= Work to complete =
Rewrite the lines from the line with "pose: elev=279.0 azim=306.1" to the line with "Dot at: (235, 278)", switching "dist" to "distance" and leaving all else unchanged.

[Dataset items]
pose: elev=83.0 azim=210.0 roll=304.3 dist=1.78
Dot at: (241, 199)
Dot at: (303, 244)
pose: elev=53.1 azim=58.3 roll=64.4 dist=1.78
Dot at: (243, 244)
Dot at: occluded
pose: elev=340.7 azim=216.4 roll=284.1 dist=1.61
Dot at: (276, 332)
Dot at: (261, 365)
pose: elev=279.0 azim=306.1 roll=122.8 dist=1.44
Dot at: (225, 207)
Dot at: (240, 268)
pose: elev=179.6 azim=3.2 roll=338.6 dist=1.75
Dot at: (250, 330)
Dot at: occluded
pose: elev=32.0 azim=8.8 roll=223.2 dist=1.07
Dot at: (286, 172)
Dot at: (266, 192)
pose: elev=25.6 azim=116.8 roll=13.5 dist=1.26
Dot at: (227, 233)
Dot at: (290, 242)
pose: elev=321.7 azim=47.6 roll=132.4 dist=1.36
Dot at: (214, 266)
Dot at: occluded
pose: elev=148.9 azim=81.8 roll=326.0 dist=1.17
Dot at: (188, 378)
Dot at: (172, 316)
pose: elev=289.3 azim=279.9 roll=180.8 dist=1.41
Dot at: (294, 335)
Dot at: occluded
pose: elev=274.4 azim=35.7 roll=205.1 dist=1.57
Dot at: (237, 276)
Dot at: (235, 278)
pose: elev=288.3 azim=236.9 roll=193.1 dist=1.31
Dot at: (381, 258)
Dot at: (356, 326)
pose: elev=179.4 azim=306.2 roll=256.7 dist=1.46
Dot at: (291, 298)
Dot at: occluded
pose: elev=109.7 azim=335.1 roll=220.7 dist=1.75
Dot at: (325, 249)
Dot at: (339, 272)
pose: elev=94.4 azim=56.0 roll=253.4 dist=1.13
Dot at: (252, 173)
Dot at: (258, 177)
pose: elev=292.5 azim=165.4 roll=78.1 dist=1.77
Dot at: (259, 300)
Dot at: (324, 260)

= Expected answer =
pose: elev=279.0 azim=306.1 roll=122.8 distance=1.44
Dot at: (225, 207)
Dot at: (240, 268)
pose: elev=179.6 azim=3.2 roll=338.6 distance=1.75
Dot at: (250, 330)
Dot at: occluded
pose: elev=32.0 azim=8.8 roll=223.2 distance=1.07
Dot at: (286, 172)
Dot at: (266, 192)
pose: elev=25.6 azim=116.8 roll=13.5 distance=1.26
Dot at: (227, 233)
Dot at: (290, 242)
pose: elev=321.7 azim=47.6 roll=132.4 distance=1.36
Dot at: (214, 266)
Dot at: occluded
pose: elev=148.9 azim=81.8 roll=326.0 distance=1.17
Dot at: (188, 378)
Dot at: (172, 316)
pose: elev=289.3 azim=279.9 roll=180.8 distance=1.41
Dot at: (294, 335)
Dot at: occluded
pose: elev=274.4 azim=35.7 roll=205.1 distance=1.57
Dot at: (237, 276)
Dot at: (235, 278)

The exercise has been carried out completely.